## What is required:
Every line of the material is to be transcribed verbatim, with images omitted.

## Dataset:
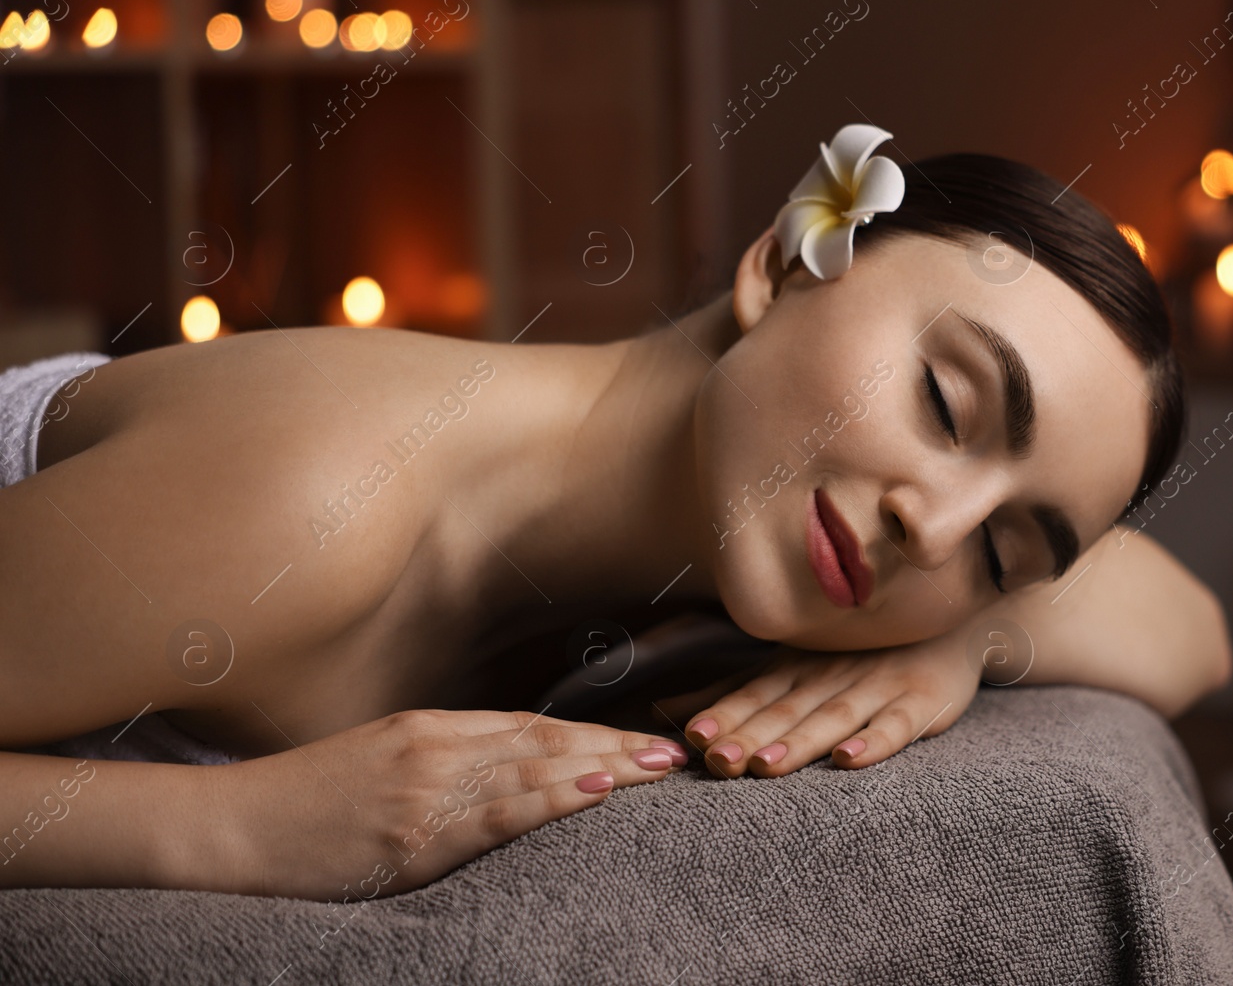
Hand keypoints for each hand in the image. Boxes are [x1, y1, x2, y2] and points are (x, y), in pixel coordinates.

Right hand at [222, 708, 688, 899]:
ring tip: (659, 770)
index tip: (641, 739)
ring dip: (605, 769)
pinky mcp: (411, 834)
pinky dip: (550, 799)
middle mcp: (435, 747)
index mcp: (428, 727)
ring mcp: (424, 788)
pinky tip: (594, 792)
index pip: (531, 725)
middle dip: (616, 747)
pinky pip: (495, 814)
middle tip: (678, 752)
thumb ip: (438, 761)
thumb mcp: (374, 763)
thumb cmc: (299, 805)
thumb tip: (504, 772)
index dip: (592, 732)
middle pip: (545, 740)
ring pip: (533, 768)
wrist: (227, 832)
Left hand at [682, 626, 980, 777]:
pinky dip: (875, 740)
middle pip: (787, 709)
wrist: (948, 620)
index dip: (726, 716)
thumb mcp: (792, 666)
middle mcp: (832, 674)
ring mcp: (878, 685)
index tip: (694, 740)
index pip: (756, 694)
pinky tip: (850, 758)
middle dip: (751, 735)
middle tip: (718, 762)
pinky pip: (898, 724)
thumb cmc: (856, 652)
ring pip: (832, 717)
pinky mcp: (922, 700)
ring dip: (799, 741)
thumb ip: (734, 692)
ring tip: (767, 766)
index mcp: (798, 667)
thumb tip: (664, 710)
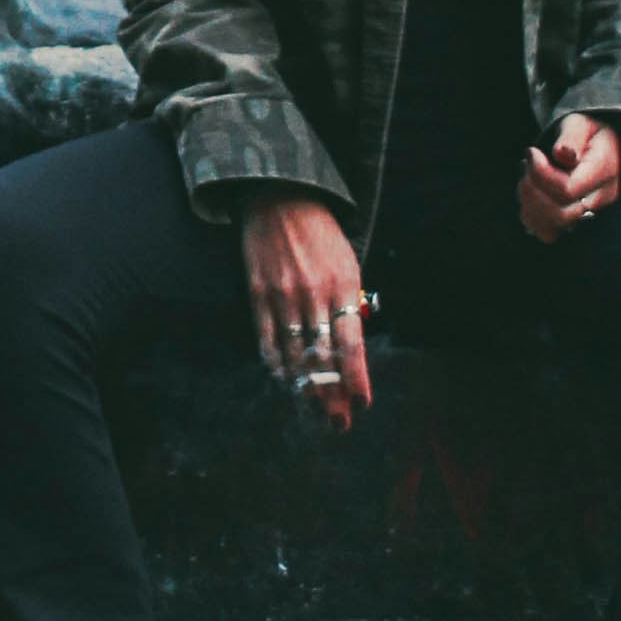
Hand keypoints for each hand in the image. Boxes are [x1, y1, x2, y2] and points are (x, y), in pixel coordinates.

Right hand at [238, 193, 372, 430]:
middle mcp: (313, 294)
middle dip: (332, 394)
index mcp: (343, 285)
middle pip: (323, 357)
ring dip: (305, 387)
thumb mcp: (348, 263)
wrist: (282, 198)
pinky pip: (265, 338)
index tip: (362, 403)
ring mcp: (282, 294)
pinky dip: (274, 364)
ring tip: (314, 409)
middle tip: (338, 422)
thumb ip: (350, 303)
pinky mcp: (257, 292)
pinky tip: (283, 381)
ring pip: (294, 353)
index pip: (351, 344)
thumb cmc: (322, 234)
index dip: (356, 378)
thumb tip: (351, 347)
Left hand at [518, 114, 620, 243]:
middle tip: (525, 165)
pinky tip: (528, 195)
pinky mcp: (574, 220)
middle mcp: (600, 197)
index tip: (531, 152)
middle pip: (559, 214)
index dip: (540, 174)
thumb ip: (571, 137)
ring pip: (551, 228)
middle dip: (531, 191)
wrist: (596, 143)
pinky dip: (531, 216)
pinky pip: (547, 232)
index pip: (568, 190)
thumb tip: (563, 154)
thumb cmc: (585, 132)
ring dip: (528, 204)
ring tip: (526, 178)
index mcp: (604, 171)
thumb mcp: (579, 124)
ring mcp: (589, 212)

## Answer to this task:
Hand keypoints for each hand in the image. Boxes are [x1, y1, x2, y2] and points are (x, y), in pixel coordinates.

Right hand at [222, 708, 688, 899]:
ring tip: (659, 770)
index tip: (641, 739)
ring dip: (605, 769)
pinky mcp: (411, 834)
pinky dip: (550, 799)
middle mcp: (435, 747)
index mcp: (428, 727)
ring mcp: (424, 788)
pinky tip: (594, 792)
index pip: (531, 725)
middle dip: (616, 747)
pinky pip: (495, 814)
middle tip: (678, 752)
thumb ip: (438, 761)
thumb mcp: (374, 763)
thumb cmc: (299, 805)
thumb tip: (504, 772)
index dip: (592, 732)
middle pip: (545, 740)
ring pip: (533, 768)
wrist: (227, 832)
Left hand at [682, 626, 980, 777]:
pinky dip: (875, 740)
middle pip: (787, 709)
wrist: (948, 620)
index dip: (726, 716)
thumb mcp: (792, 666)
middle mcp: (832, 674)
ring mcp: (878, 685)
index tip: (694, 740)
index pip: (756, 694)
pinky tip: (850, 758)
middle dip: (751, 735)
middle tip: (718, 762)
pinky pip: (898, 724)
thumb cmc: (856, 652)
ring pip: (832, 717)
pinky mcp: (922, 700)
ring dip: (799, 741)
thumb ip: (734, 692)
ring tip: (767, 766)
index mcp: (798, 667)
thumb tip: (664, 710)
Hand keypoints for each hand in the image. Boxes are [x1, y1, x2, y2] and points are (x, y), in pixel coordinates.

Right hand at [238, 193, 372, 430]:
middle mcp: (313, 294)
middle dip: (332, 394)
index mcp: (343, 285)
middle pip: (323, 357)
ring dip: (305, 387)
thumb mcp: (348, 263)
wrist: (282, 198)
pinky pip: (265, 338)
index tip: (362, 403)
ring mcp: (282, 294)
pinky dip: (274, 364)
ring tip: (314, 409)
middle tip: (338, 422)
thumb ip: (350, 303)
pinky mcp: (257, 292)
pinky tip: (283, 381)
ring pip: (294, 353)
index pip: (351, 344)
thumb cmc: (322, 234)
index dip: (356, 378)
thumb tip: (351, 347)
Left hand at [518, 114, 620, 243]:
middle tip: (525, 165)
pinky tip: (528, 195)
pinky mcp: (574, 220)
middle mcp: (600, 197)
index tip: (531, 152)
middle pip: (559, 214)
index dip: (540, 174)
thumb ip: (571, 137)
ring pip: (551, 228)
middle dip: (531, 191)
wrist: (596, 143)
pinky dip: (531, 216)
pinky pip: (547, 232)
index pip: (568, 190)
thumb tip: (563, 154)
thumb cmc: (585, 132)
ring dip: (528, 204)
ring tip: (526, 178)
index mcp: (604, 171)
thumb mcp: (579, 124)
ring mcp: (589, 212)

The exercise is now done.